◆ PROBLEM DETAILS: Please rewrite the rows below, swapping "wontons" for "dumplings" and keeping everything else the same. Leave the pictures out of your answer.

========

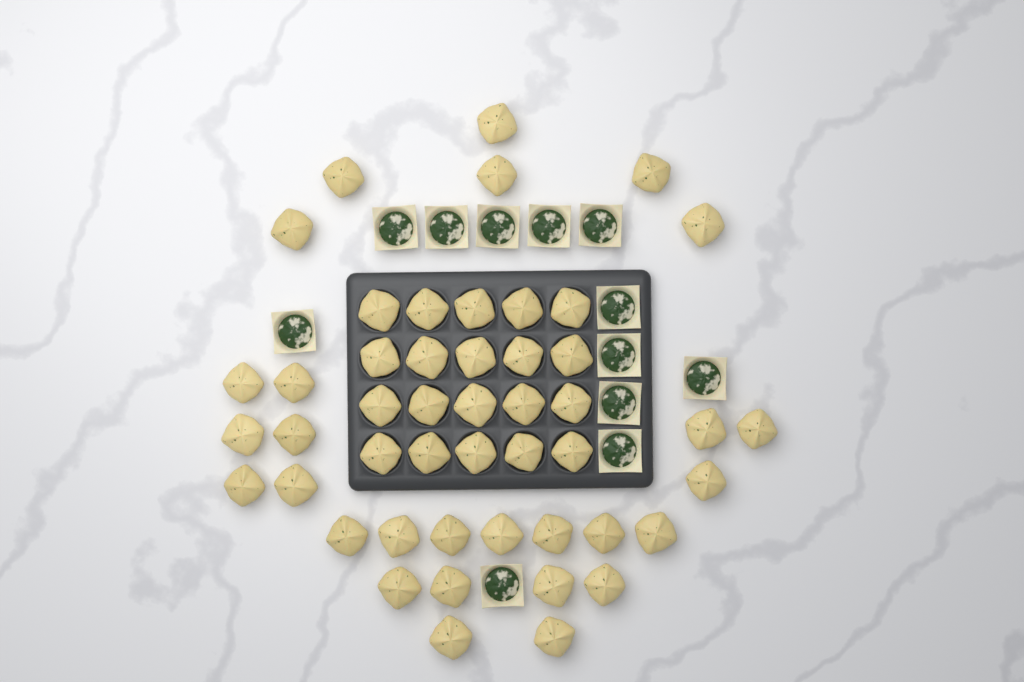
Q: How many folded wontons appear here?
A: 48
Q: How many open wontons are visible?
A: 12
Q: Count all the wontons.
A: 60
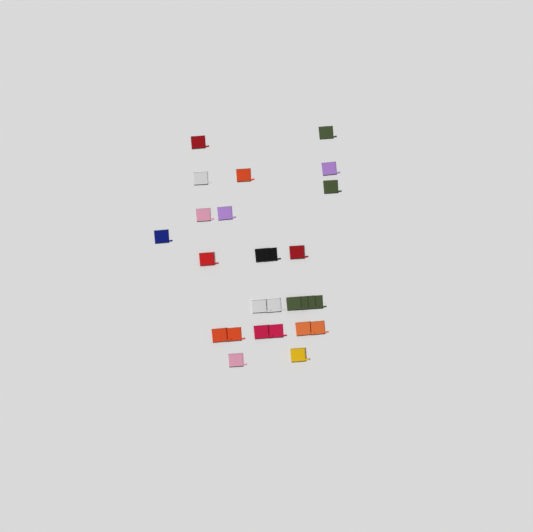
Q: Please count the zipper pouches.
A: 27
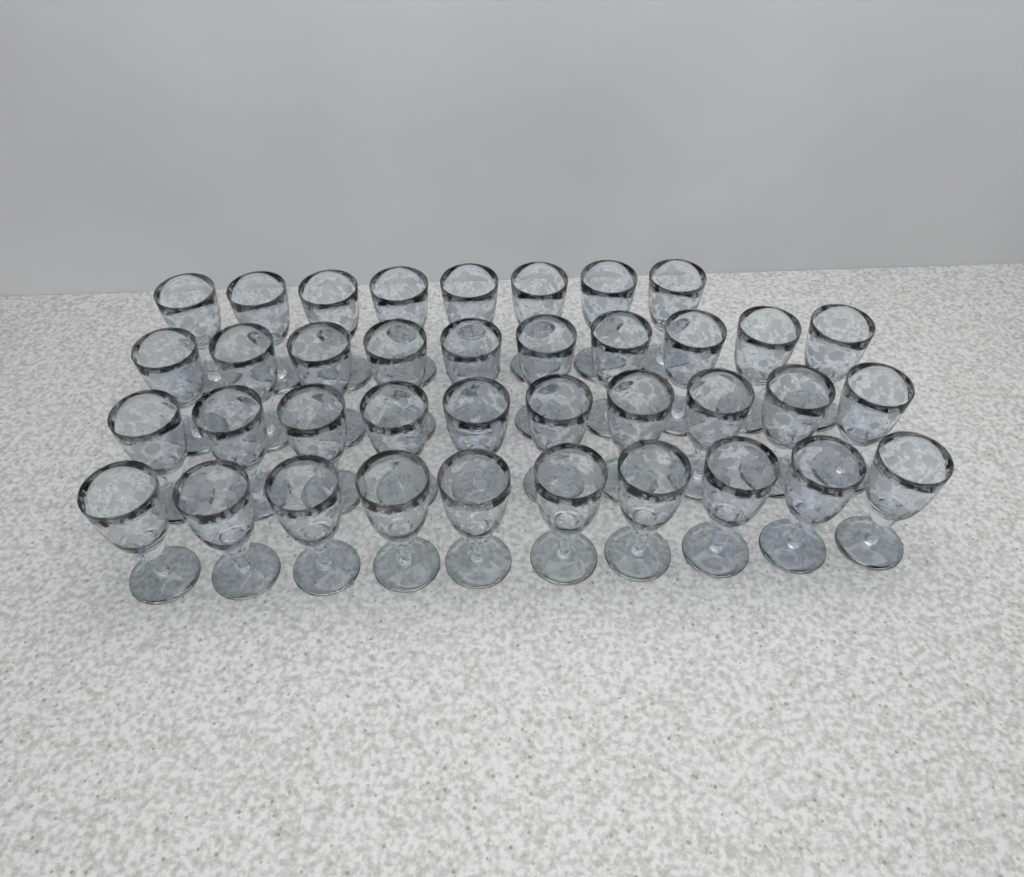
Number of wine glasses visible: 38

========

◆ WORKED ANSWER:
Q: How many folded dumplings appear here?
A: 48
Q: How many open dumplings are visible?
A: 12
Q: Count all the dumplings.
A: 60
Q: Please count the zipper pouches.
A: 27
Number of wine glasses visible: 38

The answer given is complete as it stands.